Secara harfiah, kata agamis diidentikkan dengan seseorang yang taat menjalankan perintah agama dibarengi dengan derajat keimanan yang tinggi. Tak heran bila ia seringkali diikuti oleh simbol-simbol yang melekat pada dirinya.
Secara substansial, agama dibutuhkan seseorang sebagai upaya meraih kedamaian dalam hidup. Bahkan dalam Islam sendiri, kedamaian itu tidak hanya dibutuhkan didunia saja, lebih dari itu hingga di akhirat nanti.
Nilai agama, tanpa terkecuali harus senantiasa masuk dalam setiap langkah kehidupan, baik dalam konteks bermasyarakat maupun berbangsa. Wajar bila kemudian terjadi pergumulan pemahaman orang beragama dan tidak beragama terhadap negara.
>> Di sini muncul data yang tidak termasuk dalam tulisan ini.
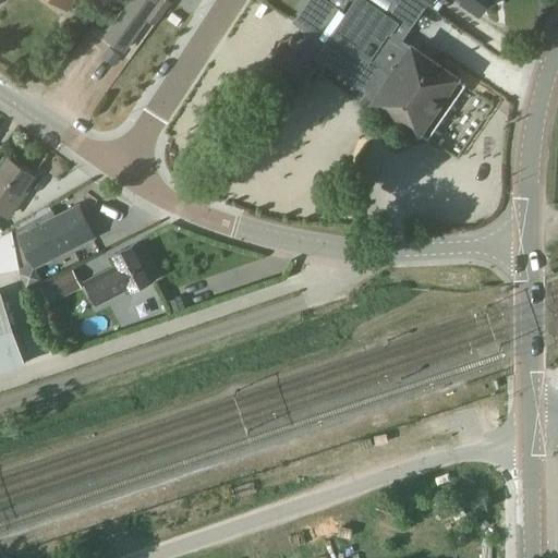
[(50,0),(68,12),(75,0),(50,0)]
Dalam konteks etimologi, tidak sedikit referensi yang mengungkap definisi tentang agama dari berbagai perspektif. Penulis kira, cukuplah bahwa sejarah agama-agama di dunia ini menjadi saksi bahwa persolan ke-Tuhanan  sudah melampaui masa tuanya.
Kalimat 'Saya Agamis' penulis rasa menjadi alat refleksi sekaligus pemantik atas ke-Islam-an kita dalam kehidupan sehari-hari. Dimana Islam sebagai sebuah agama memiliki prinsip ideal bahwa siapa saja pemeluknya disyariatkan menjadi orang baik dan penuh kasih sayang, baik terhadap sesama manusia mupun alam sekitarnya.
Dalam aspek spiritualitas, agama sejatinya menghadirkan Tuhan pada segenap kesadaran manusia. Karenanya, ia menjadi faktor pendorong seseorang berlaku soleh atau paling tidak berikhtiar untuk berlaku soleh.
Disamping itu, aspek rasionalitas dibutuhkan dalam menjalankan agama sehingga ia dapat mengurai sisi formal dan substansial didalamnya. Sehingga formalitas agama tidak menjebak pada menjauhkan ruh dengan Tuhannya.
Suka tidak suka, di era keterbukaan informasi melalui media sosial hari ini melahirkan corak spiritualitas instan. Agama, pun Islam hanya sekedar dijadikan life style,simbol-simbol agamis tidak berbanding lurus dengan prilakunya sehari-hari ditengah masyarakat.
Wujud peribadatan yang melulu andalkan formalitas sama sekali tidak berkontribusi positif bagi siapapun pemeluknya. Agama sebagai identitas yang cenderung berorientasi kepada materi dan kekuasaan adalah kontributor utama bagi disharmoni kehidupan sosial kita.
Sangat kontras dengan praktek agama yang andalkan spiritualitas, dimana ia berorientasi kepada ruh, cinta kasih, perdamaian, kebajikan, lebih dari itu peniadaan ego. Pelan tapi pasti, ia menjadi aktor utama dalam menjaga harmoni kehidupan sosial kita.
Akhir-akhir ini bangsa kita dengan mayoritas penduduk muslimnya mengalami ujian yang tidak enteng. Dimana agama dijadikan legitimasi demi meraih nafsu kekuasaan bahkan cenderung dipaksakan. Praktek-praktek politik berbaju agama sudah sedemikian terbuka, bahkan sangat berpotensi munculkan konflik antar sesama warga bangsa.